[Text block]:
Frustrated That You Can't Get Your Point Across?

July 8, 2002

Communication problems are frequent occurrences in close relationships. Both the speaker and listener have a responsibility to make communications work. If you are frustrated with how things are going between you and another party, here is a strategy for getting through.

The speaker plays a role in how things go. Part of communicating is to speak so the defenses of the other party are reduced. I've seen people state their truth in such an aggressive and abrasive manner that communication breaks down immediately. An action/reaction cycle defeats any meaningful communication.

Be ready to listen. If the other party is defensive, angry and resisting what you have to say, drop trying to make your point temporarily and focus in on their reaction. Put yourself in the listening role. Listen intently to what they are saying. Ask questions, clarify, draw out and summarize their points. He or she might not be willing to listen to you until he or she first feels understood.

What can a speaker do to really be heard?

[Stored records]:
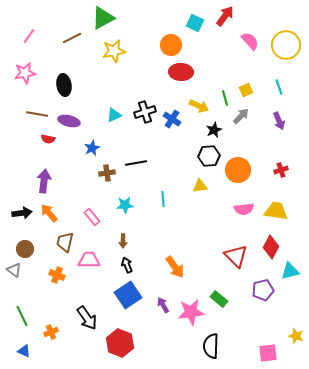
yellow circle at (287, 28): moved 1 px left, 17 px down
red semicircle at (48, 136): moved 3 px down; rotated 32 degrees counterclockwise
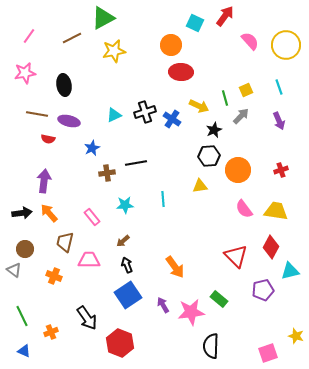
pink semicircle at (244, 209): rotated 60 degrees clockwise
brown arrow at (123, 241): rotated 48 degrees clockwise
orange cross at (57, 275): moved 3 px left, 1 px down
pink square at (268, 353): rotated 12 degrees counterclockwise
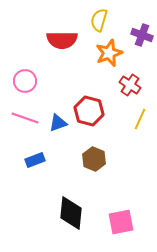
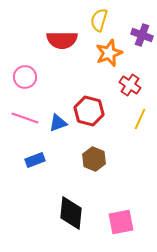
pink circle: moved 4 px up
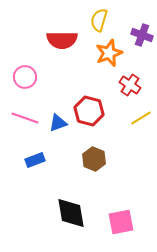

[Parts of the exercise]:
1) In the text about getting your point across, what condition might need to be met before the other party is willing to listen to you?
2) Summarize the text about getting your point across in two sentences.
The material has no connection to the text.

[Replies]:
1) The other party might first need to feel understood.

2) Communication problems are common in close relationships, and both the speaker and the listener are responsible for making communication work, with the speaker needing to talk in a way that lowers the other party's defenses rather than triggering an action/reaction cycle. If the other party becomes defensive or angry, the speaker should temporarily stop pressing the point and listen intently, asking questions, clarifying, and summarizing, since the other party may not listen until feeling understood.